▶ [Task prompt] Transcribe the records in full, keeping every word exactly as given.

(Stored dataset items)
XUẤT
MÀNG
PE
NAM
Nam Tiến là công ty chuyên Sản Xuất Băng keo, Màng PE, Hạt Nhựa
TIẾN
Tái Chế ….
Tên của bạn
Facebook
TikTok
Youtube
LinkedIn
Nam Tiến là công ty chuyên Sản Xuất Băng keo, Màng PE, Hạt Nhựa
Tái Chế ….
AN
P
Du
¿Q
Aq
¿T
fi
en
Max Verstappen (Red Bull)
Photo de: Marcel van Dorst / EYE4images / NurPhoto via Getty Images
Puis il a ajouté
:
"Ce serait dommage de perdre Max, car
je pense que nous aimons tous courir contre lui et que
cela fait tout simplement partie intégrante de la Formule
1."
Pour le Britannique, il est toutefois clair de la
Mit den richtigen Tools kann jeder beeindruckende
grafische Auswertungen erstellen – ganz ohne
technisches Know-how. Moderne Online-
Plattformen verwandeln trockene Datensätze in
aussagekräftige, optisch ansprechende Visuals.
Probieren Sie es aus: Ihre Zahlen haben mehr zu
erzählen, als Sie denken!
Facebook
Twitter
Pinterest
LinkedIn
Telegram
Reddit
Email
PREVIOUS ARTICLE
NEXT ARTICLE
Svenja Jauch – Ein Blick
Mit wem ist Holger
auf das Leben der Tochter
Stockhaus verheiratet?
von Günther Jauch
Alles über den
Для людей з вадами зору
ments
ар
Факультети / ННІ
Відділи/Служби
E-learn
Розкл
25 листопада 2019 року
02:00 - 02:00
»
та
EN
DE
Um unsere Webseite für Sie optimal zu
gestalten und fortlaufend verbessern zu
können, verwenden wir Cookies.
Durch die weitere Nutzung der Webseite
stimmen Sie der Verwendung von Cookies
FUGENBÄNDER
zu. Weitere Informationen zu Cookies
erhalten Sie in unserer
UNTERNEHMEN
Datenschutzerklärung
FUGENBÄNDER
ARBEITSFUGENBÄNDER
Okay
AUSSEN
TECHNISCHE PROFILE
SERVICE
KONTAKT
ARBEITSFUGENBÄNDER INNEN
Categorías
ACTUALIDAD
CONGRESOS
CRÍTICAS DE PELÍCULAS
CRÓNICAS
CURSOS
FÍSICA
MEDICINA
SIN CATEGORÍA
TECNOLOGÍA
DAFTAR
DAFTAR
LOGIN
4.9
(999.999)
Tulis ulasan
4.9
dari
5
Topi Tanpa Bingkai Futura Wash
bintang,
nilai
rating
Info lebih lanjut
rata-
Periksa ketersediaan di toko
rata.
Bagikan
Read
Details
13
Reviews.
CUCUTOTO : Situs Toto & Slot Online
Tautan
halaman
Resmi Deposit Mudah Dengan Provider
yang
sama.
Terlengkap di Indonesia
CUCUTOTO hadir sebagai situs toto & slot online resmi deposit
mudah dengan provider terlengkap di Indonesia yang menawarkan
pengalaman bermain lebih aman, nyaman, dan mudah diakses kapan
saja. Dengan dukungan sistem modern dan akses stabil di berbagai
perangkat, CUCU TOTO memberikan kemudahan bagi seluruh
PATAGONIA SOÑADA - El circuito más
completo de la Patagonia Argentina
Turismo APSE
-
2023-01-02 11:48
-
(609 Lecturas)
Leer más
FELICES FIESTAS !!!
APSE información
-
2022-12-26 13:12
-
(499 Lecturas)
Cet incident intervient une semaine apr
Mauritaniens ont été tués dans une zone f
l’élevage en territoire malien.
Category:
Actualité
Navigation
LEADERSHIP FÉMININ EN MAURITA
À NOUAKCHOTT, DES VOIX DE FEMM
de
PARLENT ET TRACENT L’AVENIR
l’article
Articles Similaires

▶ [Task result]
XUẤT
MÀNG
PE
NAM
Nam Tiến là công ty chuyên Sản Xuất Băng keo, Màng PE, Hạt Nhựa
TIẾN
Tái Chế ….
Tên của bạn
Facebook
TikTok
Youtube
LinkedIn
Nam Tiến là công ty chuyên Sản Xuất Băng keo, Màng PE, Hạt Nhựa
Tái Chế ….
AN
P
Du
¿Q
Aq
¿T
fi
en
Max Verstappen (Red Bull)
Photo de: Marcel van Dorst / EYE4images / NurPhoto via Getty Images
Puis il a ajouté
:
"Ce serait dommage de perdre Max, car
je pense que nous aimons tous courir contre lui et que
cela fait tout simplement partie intégrante de la Formule
1."
Pour le Britannique, il est toutefois clair de la
Mit den richtigen Tools kann jeder beeindruckende
grafische Auswertungen erstellen – ganz ohne
technisches Know-how. Moderne Online-
Plattformen verwandeln trockene Datensätze in
aussagekräftige, optisch ansprechende Visuals.
Probieren Sie es aus: Ihre Zahlen haben mehr zu
erzählen, als Sie denken!
Facebook
Twitter
Pinterest
LinkedIn
Telegram
Reddit
Email
PREVIOUS ARTICLE
NEXT ARTICLE
Svenja Jauch – Ein Blick
Mit wem ist Holger
auf das Leben der Tochter
Stockhaus verheiratet?
von Günther Jauch
Alles über den
Для людей з вадами зору
ments
ар
Факультети / ННІ
Відділи/Служби
E-learn
Розкл
25 листопада 2019 року
02:00 - 02:00
»
та
EN
DE
Um unsere Webseite für Sie optimal zu
gestalten und fortlaufend verbessern zu
können, verwenden wir Cookies.
Durch die weitere Nutzung der Webseite
stimmen Sie der Verwendung von Cookies
FUGENBÄNDER
zu. Weitere Informationen zu Cookies
erhalten Sie in unserer
UNTERNEHMEN
Datenschutzerklärung
FUGENBÄNDER
ARBEITSFUGENBÄNDER
Okay
AUSSEN
TECHNISCHE PROFILE
SERVICE
KONTAKT
ARBEITSFUGENBÄNDER INNEN
Categorías
ACTUALIDAD
CONGRESOS
CRÍTICAS DE PELÍCULAS
CRÓNICAS
CURSOS
FÍSICA
MEDICINA
SIN CATEGORÍA
TECNOLOGÍA
DAFTAR
DAFTAR
LOGIN
4.9
(999.999)
Tulis ulasan
4.9
dari
5
Topi Tanpa Bingkai Futura Wash
bintang,
nilai
rating
Info lebih lanjut
rata-
Periksa ketersediaan di toko
rata.
Bagikan
Read
Details
13
Reviews.
CUCUTOTO : Situs Toto & Slot Online
Tautan
halaman
Resmi Deposit Mudah Dengan Provider
yang
sama.
Terlengkap di Indonesia
CUCUTOTO hadir sebagai situs toto & slot online resmi deposit
mudah dengan provider terlengkap di Indonesia yang menawarkan
pengalaman bermain lebih aman, nyaman, dan mudah diakses kapan
saja. Dengan dukungan sistem modern dan akses stabil di berbagai
perangkat, CUCU TOTO memberikan kemudahan bagi seluruh
PATAGONIA SOÑADA - El circuito más
completo de la Patagonia Argentina
Turismo APSE
-
2023-01-02 11:48
-
(609 Lecturas)
Leer más
FELICES FIESTAS !!!
APSE información
-
2022-12-26 13:12
-
(499 Lecturas)
Cet incident intervient une semaine apr
Mauritaniens ont été tués dans une zone f
l’élevage en territoire malien.
Category:
Actualité
Navigation
LEADERSHIP FÉMININ EN MAURITA
À NOUAKCHOTT, DES VOIX DE FEMM
de
PARLENT ET TRACENT L’AVENIR
l’article
Articles Similaires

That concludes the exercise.